Bildungsgutschein und Neue Grundsicherung 2026: Was sich geändert hat
Zum 1. Juli 2026 wurde das Bürgergeld durch die 'Neue Grundsicherung' abgelöst. Die Geldleistung heißt jetzt 'Grundsicherungsgeld'. Für Menschen, die sich weiterbilden wollen, gelten neue Rahmenbedingungen – der Bildungsgutschein selbst bleibt aber erhalten. Ein Überblick.
Vermittlungsvorrang ist zurück (§3a SGB II)
Die wichtigste Änderung: Vor jeder Fördermaßnahme prüft das Jobcenter, ob eine direkte Arbeitsvermittlung möglich ist. Erst wenn das nicht realistisch ist, kommt eine Weiterbildung in Frage. Für dich heißt das: Argumentiere im Beratungsgespräch klar, warum eine unmittelbare Vermittlung ohne Qualifizierung nicht funktioniert (fehlender Abschluss, veraltete Kenntnisse, Berufsunfähigkeit im alten Beruf).
Der Bildungsgutschein bleibt
Rechtsgrundlage ist weiterhin §81 SGB III. Ausgestellt wird er seit 1.1.2025 zentral von der Agentur für Arbeit – auch für Bezieher der Neuen Grundsicherung. Die Bedarfsprüfung erfolgt weiter durchs Jobcenter, die eigentliche Beratung und Ausstellung übernimmt die Agentur.
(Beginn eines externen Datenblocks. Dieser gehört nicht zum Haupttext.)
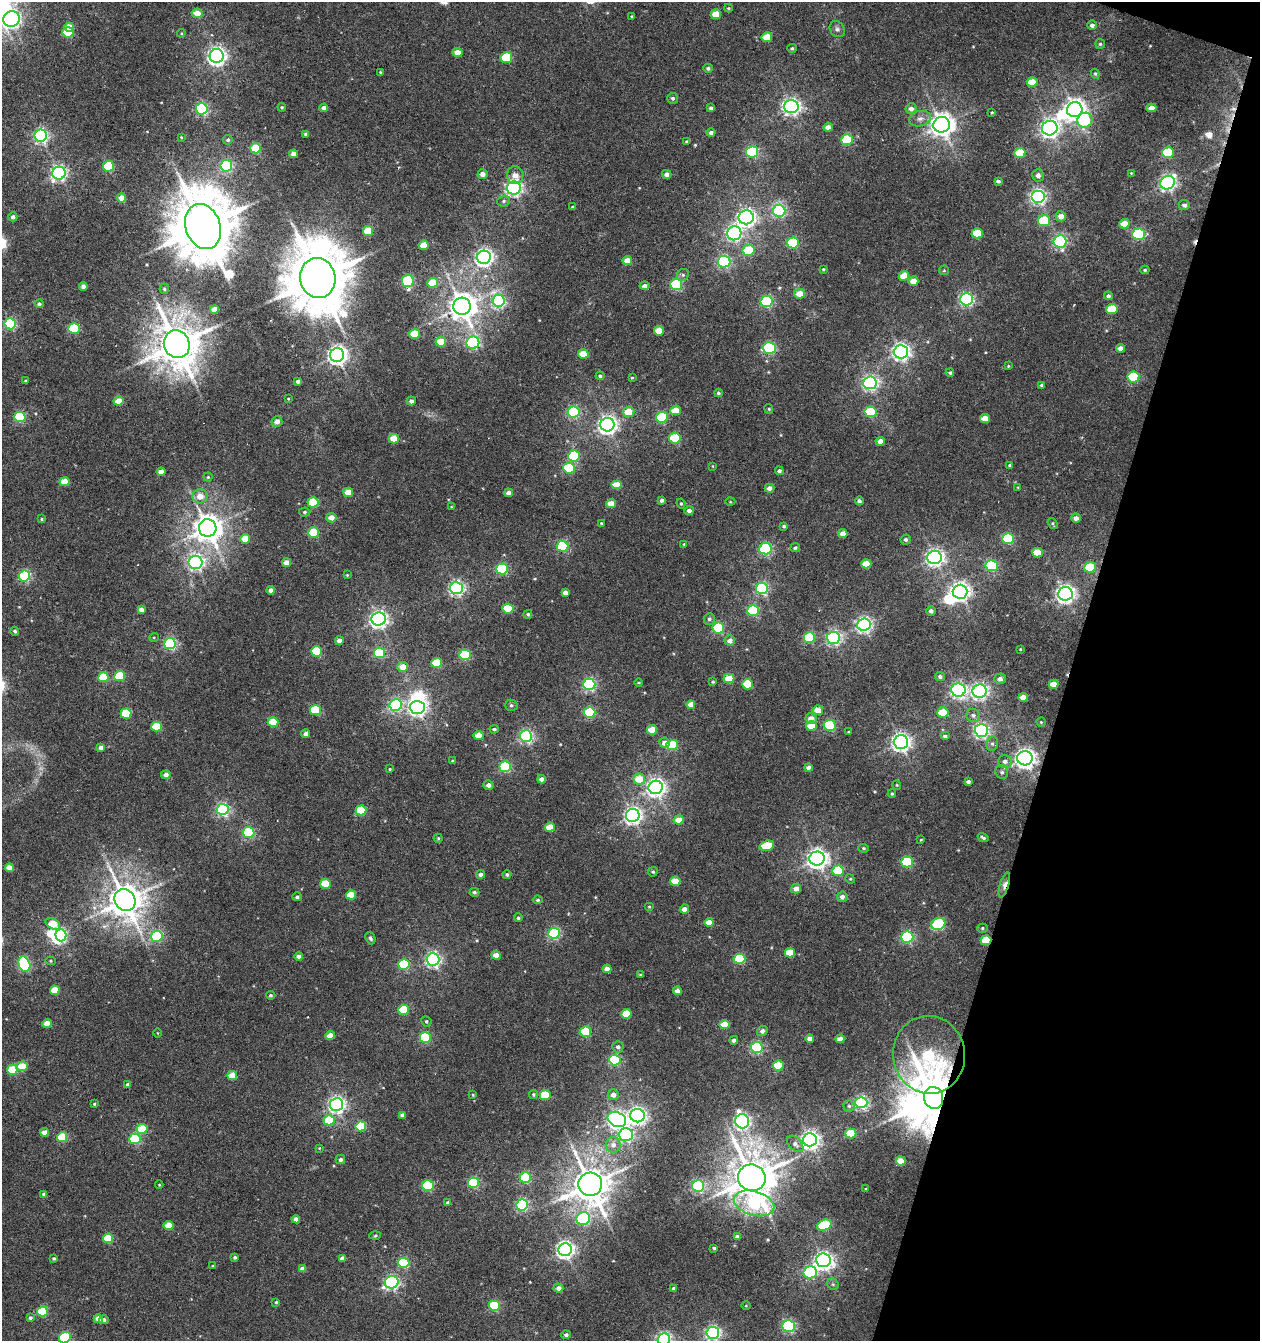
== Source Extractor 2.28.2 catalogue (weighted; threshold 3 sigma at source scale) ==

Weiterbildungsgeld und Weiterbildungsprämie bleiben
150 € Weiterbildungsgeld pro Monat für abschlussorientierte Weiterbildungen und die Weiterbildungsprämie (1.000 € nach Zwischenprüfung, 1.500 € nach Abschlussprüfung) sind unverändert Bestandteil der Förderung.
Neue Mitwirkungspflichten
Die Neue Grundsicherung verschärft die Anforderungen an aktive Mitarbeit: regelmäßige Meldungen, Nachweise über Eigenbemühungen, mögliche Sanktionen bei Terminversäumnis. Eine bewilligte Weiterbildung schützt vor Vermittlungsdruck während der Kurszeit.
Was du jetzt tun solltest
1. Wenn du eine Weiterbildung planst, gehe frühzeitig auf die Agentur zu. 2. Bringe konkrete Kurse mit Maßnahmennummer und ein klares Berufsziel mit. 3. Nutze unsere Begründungshilfe, um deinen Antrag zu strukturieren. 4. Rechne mit einer intensiveren Prüfung als vor 2026 – aber lass dich davon nicht abschrecken.
Häufige Fragen
- Fällt der Bildungsgutschein mit der Neuen Grundsicherung weg?
- Nein. Der Bildungsgutschein bleibt als zentrales Förderinstrument bestehen. Was sich geändert hat: Der Vermittlungsvorrang ist zurück, die Prüfung fällt strenger aus.
- Muss ich zuerst jeden angebotenen Job annehmen?
- Der Vermittlungsvorrang bedeutet nicht, dass jede beliebige Arbeit vorgeht. Zumutbarkeit gilt weiterhin. Aber die Argumentation für eine Weiterbildung muss stärker begründen, warum Vermittlung nicht der richtige Weg ist.
- Verändert sich die Höhe der Leistung?
- Das Grundsicherungsgeld orientiert sich weiter an Regelbedarfen, wird jährlich angepasst. Weiterbildungsgeld (150 €) und Prämien sind unverändert.